No one can predict when and how your labour will begin. Most women will recognize labour because of certain tell-tale signs. It’s normal at that point to feel excited or scared.
Passing the mucus plug
The mucus plug, which blocks the cervix during pregnancy, is made of thick secretions sometimes tinged with blood. You may lose your mucus plug without even realizing it several days before you give birth or during labour. It’s also possible to lose it in stages.
If you do notice it, don’t be too quick to jump to conclusions. This doesn’t necessarily mean labour has started. You will need to wait for other signs.
For most women, labour begins with uterine contractions (see How to tell the difference between contractions and other abdominal pain). You may have already felt your abdomen become hard during pregnancy. These are contractions that, while sometimes uncomfortable, aren’t really painful (Braxton Hicks contractions).

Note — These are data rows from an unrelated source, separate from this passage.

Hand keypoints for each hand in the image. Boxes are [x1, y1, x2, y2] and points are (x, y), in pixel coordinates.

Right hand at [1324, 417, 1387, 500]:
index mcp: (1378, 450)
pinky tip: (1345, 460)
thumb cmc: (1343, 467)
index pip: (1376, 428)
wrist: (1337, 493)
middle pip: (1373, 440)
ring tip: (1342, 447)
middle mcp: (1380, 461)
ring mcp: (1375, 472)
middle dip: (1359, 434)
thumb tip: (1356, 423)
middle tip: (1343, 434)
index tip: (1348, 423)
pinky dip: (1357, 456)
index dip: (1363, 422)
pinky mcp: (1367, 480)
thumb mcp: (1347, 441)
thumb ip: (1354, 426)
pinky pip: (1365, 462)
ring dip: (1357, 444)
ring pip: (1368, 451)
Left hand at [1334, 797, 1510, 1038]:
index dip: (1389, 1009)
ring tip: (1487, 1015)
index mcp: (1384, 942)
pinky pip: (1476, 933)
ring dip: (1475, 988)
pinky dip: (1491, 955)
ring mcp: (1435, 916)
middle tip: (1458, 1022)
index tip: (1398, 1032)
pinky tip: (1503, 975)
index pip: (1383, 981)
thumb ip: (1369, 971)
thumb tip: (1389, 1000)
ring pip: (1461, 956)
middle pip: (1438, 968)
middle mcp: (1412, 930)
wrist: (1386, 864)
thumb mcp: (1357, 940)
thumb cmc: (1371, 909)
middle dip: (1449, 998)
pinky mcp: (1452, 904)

Contractions experienced during delivery are different from Braxton Hicks contractions. Your abdomen gets tight and hard and the contractions become more and more uncomfortable. Generally women feel pain in the lower abdomen, but for others the pain is located in the lower back and spreads to the front. Some women find the pain of contractions similar to menstrual cramps, only stronger. Every woman will experience contractions in her own way. The feelings may even be very different for the same woman from one pregnancy to the next.
Natural rupture of the amniotic membranes
For some women (about one in ten), the rupture of the amniotic membrane, or amniotic sac, signals the beginning of labour. The amniotic membrane is made up of two layers, hence they are often referred to as “membranes.” These membranes surround your baby and contain the amniotic fluid around him. When they rupture, the amniotic fluid leaks out. It is often referred to as having your “water break” because the liquid that leaks out is clear like water, although sometimes tinged with a bit of blood. You may only leak a few drops or it may leak enough to wet your bed or your clothes. There may be so much liquid that it drips onto the floor.
At the end of pregnancy it can be difficult to distinguish between normal vaginal discharge and amniotic fluid (see Possible types of discharge). Generally with amniotic fluid, there will be enough to soak a sanitary pad.
What should I do?
When your water breaks, you should head for the hospital or birthing centre, even if you have no contractions.
The staff will make sure your baby is doing well and will check whether your membranes did actually rupture, or if it is merely vaginal discharge, which tends to be heavier at the end of pregnancy.
Labour will likely start in the hours after your water breaks. If the contractions still haven’t begun or if you are a carrier of streptococcus (also called group B or BGS), labour may need to be induced.